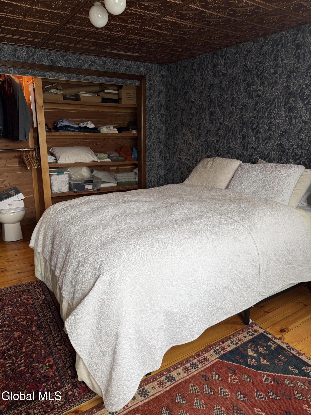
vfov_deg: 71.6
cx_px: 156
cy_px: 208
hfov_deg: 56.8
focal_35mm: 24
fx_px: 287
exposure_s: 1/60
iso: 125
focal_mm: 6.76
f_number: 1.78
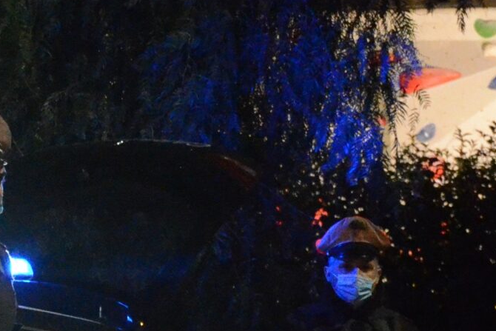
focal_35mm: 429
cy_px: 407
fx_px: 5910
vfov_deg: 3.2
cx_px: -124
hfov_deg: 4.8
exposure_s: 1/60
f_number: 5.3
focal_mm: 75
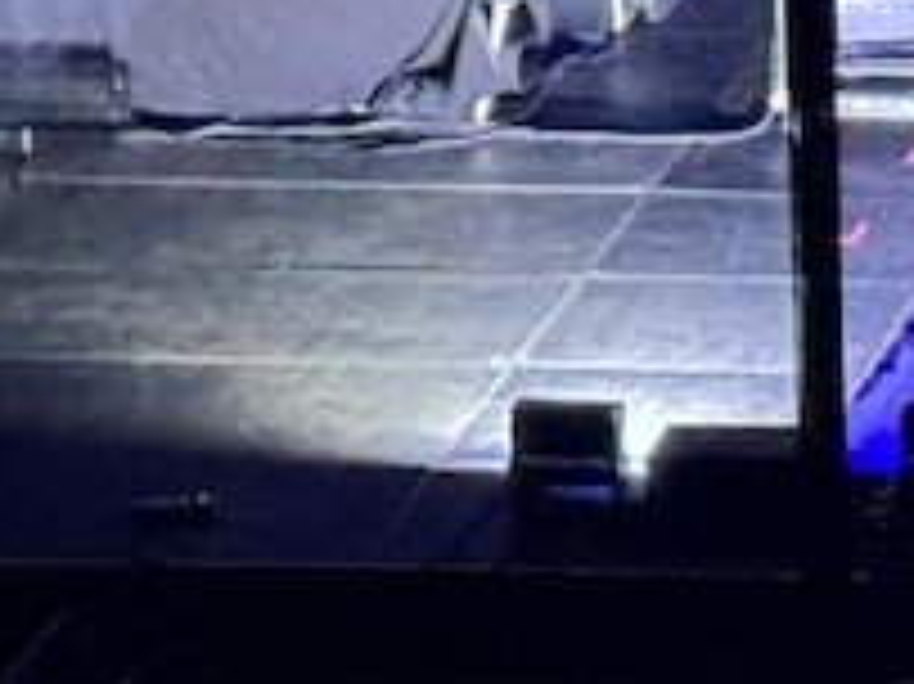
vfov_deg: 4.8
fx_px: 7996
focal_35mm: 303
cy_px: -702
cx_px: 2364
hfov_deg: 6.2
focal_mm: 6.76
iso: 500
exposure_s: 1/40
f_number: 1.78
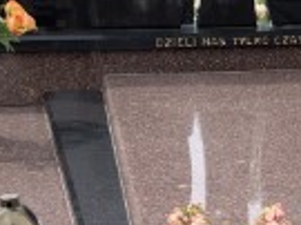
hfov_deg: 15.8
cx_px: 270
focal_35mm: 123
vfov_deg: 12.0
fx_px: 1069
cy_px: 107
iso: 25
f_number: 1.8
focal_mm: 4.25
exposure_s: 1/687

□ □ □ □ □

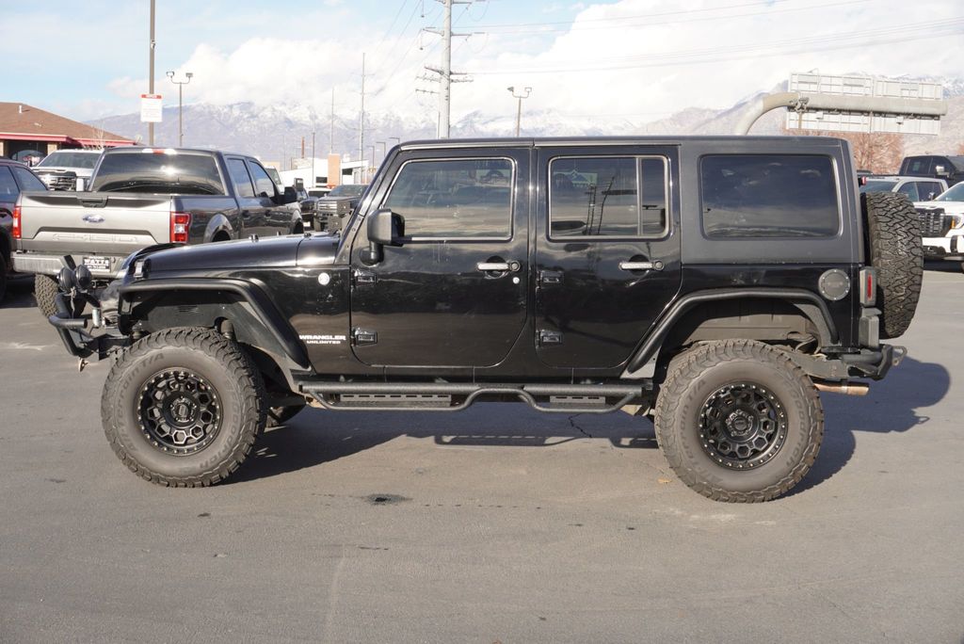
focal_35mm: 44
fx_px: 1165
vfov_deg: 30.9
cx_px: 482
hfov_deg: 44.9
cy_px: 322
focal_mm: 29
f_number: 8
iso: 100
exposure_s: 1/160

□ □ □ □ □

**Exercise goal:** Leaving each picture behind, please give again exactly the lines above from the one with "fx_px: 5910" through the one with "vfov_deg: 12.0", both included, and no others.

**Completed exercise:**
fx_px: 5910
vfov_deg: 3.2
cx_px: -124
hfov_deg: 4.8
exposure_s: 1/60
f_number: 5.3
focal_mm: 75
vfov_deg: 4.8
fx_px: 7996
focal_35mm: 303
cy_px: -702
cx_px: 2364
hfov_deg: 6.2
focal_mm: 6.76
iso: 500
exposure_s: 1/40
f_number: 1.78
hfov_deg: 15.8
cx_px: 270
focal_35mm: 123
vfov_deg: 12.0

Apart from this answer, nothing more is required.